* _PROBLEM DETAILS_: Examine each line of the data. Copy the line if it includes the word "가져와서".

* _GIVEN INFORMATION_:
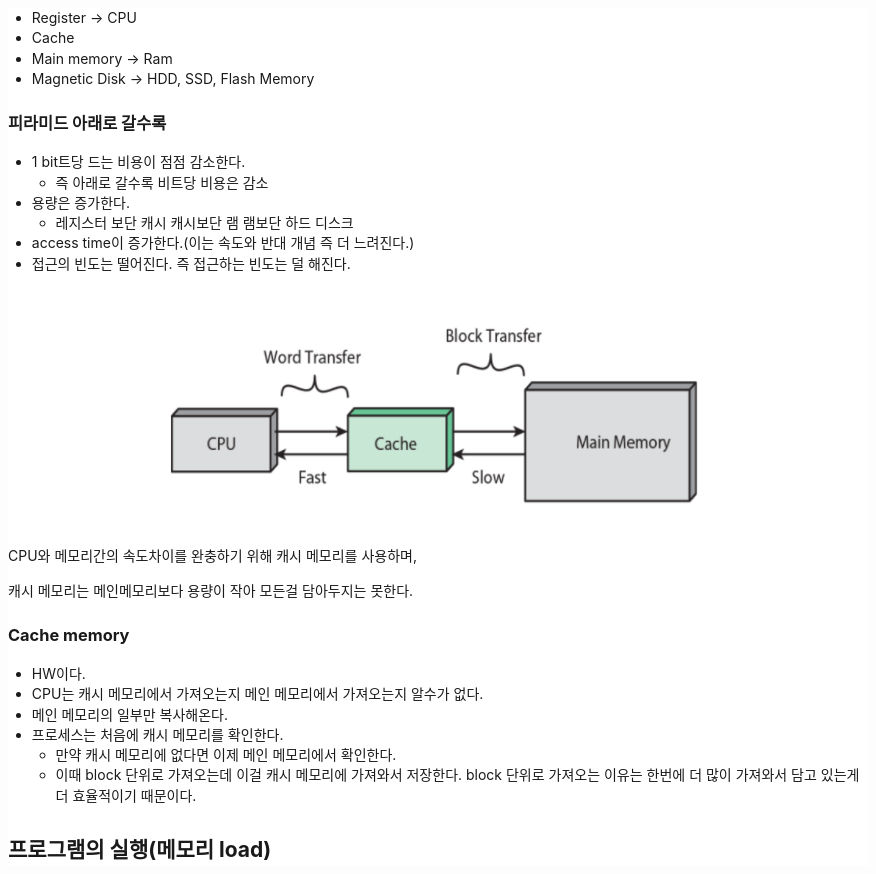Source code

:- Register → CPU
- Cache
- Main memory → Ram
- Magnetic Disk → HDD, SSD, Flash Memory

### 피라미드 아래로 갈수록

- 1 bit트당 드는 비용이 점점 감소한다.
  - 즉 아래로 갈수록 비트당 비용은 감소
- 용량은 증가한다.
  - 레지스터 보단 캐시 캐시보단 램 램보단 하드 디스크
- access time이 증가한다.(이는 속도와 반대 개념 즉 더 느려진다.)
- 접근의 빈도는 떨어진다. 즉 접근하는 빈도는 덜 해진다.

<p align="center">
  <img src="img/noah11.png"/>
</p>

CPU와 메모리간의 속도차이를 완충하기 위해 캐시 메모리를 사용하며,

캐시 메모리는 메인메모리보다 용량이 작아 모든걸 담아두지는 못한다.

### Cache memory

- HW이다.
- CPU는 캐시 메모리에서 가져오는지 메인 메모리에서 가져오는지 알수가 없다.
- 메인 메모리의 일부만 복사해온다.
- 프로세스는 처음에 캐시 메모리를 확인한다.
  - 만약 캐시 메모리에 없다면 이제 메인 메모리에서 확인한다.
  - 이때 block 단위로 가져오는데 이걸 캐시 메모리에 가져와서 저장한다.
    block 단위로 가져오는 이유는 한번에 더 많이 가져와서 담고 있는게 더 효율적이기 때문이다.

## 프로그램의 실행(메모리 load)

<p align="center">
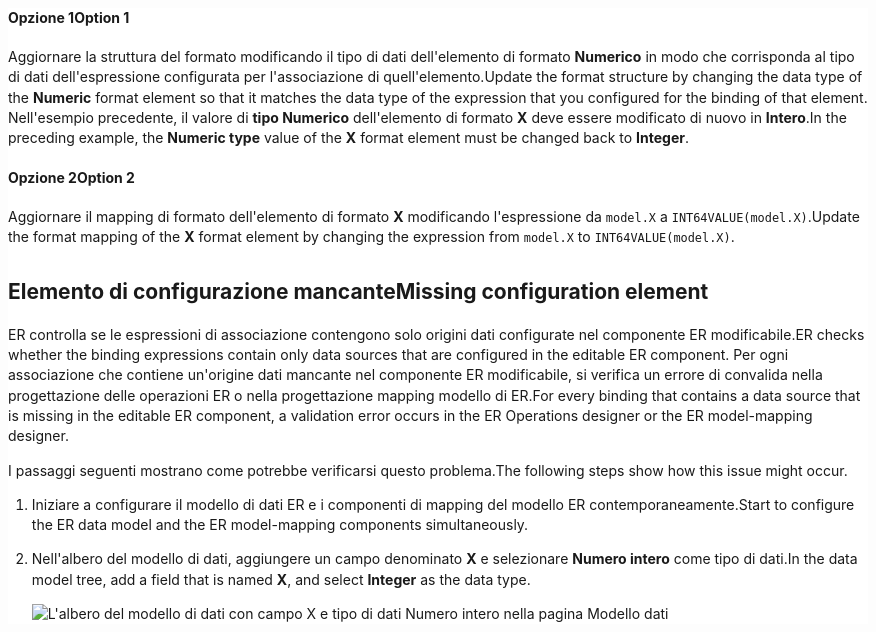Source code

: #### <a name="option-1"></a><span data-ttu-id="b18d9-274">Opzione 1</span><span class="sxs-lookup"><span data-stu-id="b18d9-274">Option 1</span></span>

<span data-ttu-id="b18d9-275">Aggiornare la struttura del formato modificando il tipo di dati dell'elemento di formato **Numerico** in modo che corrisponda al tipo di dati dell'espressione configurata per l'associazione di quell'elemento.</span><span class="sxs-lookup"><span data-stu-id="b18d9-275">Update the format structure by changing the data type of the **Numeric** format element so that it matches the data type of the expression that you configured for the binding of that element.</span></span> <span data-ttu-id="b18d9-276">Nell'esempio precedente, il valore di **tipo Numerico** dell'elemento di formato **X** deve essere modificato di nuovo in **Intero**.</span><span class="sxs-lookup"><span data-stu-id="b18d9-276">In the preceding example, the **Numeric type** value of the **X** format element must be changed back to **Integer**.</span></span>

#### <a name="option-2"></a><span data-ttu-id="b18d9-277">Opzione 2</span><span class="sxs-lookup"><span data-stu-id="b18d9-277">Option 2</span></span>

<span data-ttu-id="b18d9-278">Aggiornare il mapping di formato dell'elemento di formato **X** modificando l'espressione da `model.X` a `INT64VALUE(model.X)`.</span><span class="sxs-lookup"><span data-stu-id="b18d9-278">Update the format mapping of the **X** format element by changing the expression from `model.X` to `INT64VALUE(model.X)`.</span></span>

## <a name="missing-configuration-element"></a><a id="i3"></a><span data-ttu-id="b18d9-279">Elemento di configurazione mancante</span><span class="sxs-lookup"><span data-stu-id="b18d9-279">Missing configuration element</span></span>

<span data-ttu-id="b18d9-280">ER controlla se le espressioni di associazione contengono solo origini dati configurate nel componente ER modificabile.</span><span class="sxs-lookup"><span data-stu-id="b18d9-280">ER checks whether the binding expressions contain only data sources that are configured in the editable ER component.</span></span> <span data-ttu-id="b18d9-281">Per ogni associazione che contiene un'origine dati mancante nel componente ER modificabile, si verifica un errore di convalida nella progettazione delle operazioni ER o nella progettazione mapping modello di ER.</span><span class="sxs-lookup"><span data-stu-id="b18d9-281">For every binding that contains a data source that is missing in the editable ER component, a validation error occurs in the ER Operations designer or the ER model-mapping designer.</span></span>

<span data-ttu-id="b18d9-282">I passaggi seguenti mostrano come potrebbe verificarsi questo problema.</span><span class="sxs-lookup"><span data-stu-id="b18d9-282">The following steps show how this issue might occur.</span></span>

1. <span data-ttu-id="b18d9-283">Iniziare a configurare il modello di dati ER e i componenti di mapping del modello ER contemporaneamente.</span><span class="sxs-lookup"><span data-stu-id="b18d9-283">Start to configure the ER data model and the ER model-mapping components simultaneously.</span></span>
2. <span data-ttu-id="b18d9-284">Nell'albero del modello di dati, aggiungere un campo denominato **X** e selezionare **Numero intero** come tipo di dati.</span><span class="sxs-lookup"><span data-stu-id="b18d9-284">In the data model tree, add a field that is named **X**, and select **Integer** as the data type.</span></span>

    ![L'albero del modello di dati con campo X e tipo di dati Numero intero nella pagina Modello dati](./media/er-components-inspections-01.png)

* _RESPONSE TO THIS EXERCISE_:
  - 이때 block 단위로 가져오는데 이걸 캐시 메모리에 가져와서 저장한다.
    block 단위로 가져오는 이유는 한번에 더 많이 가져와서 담고 있는게 더 효율적이기 때문이다.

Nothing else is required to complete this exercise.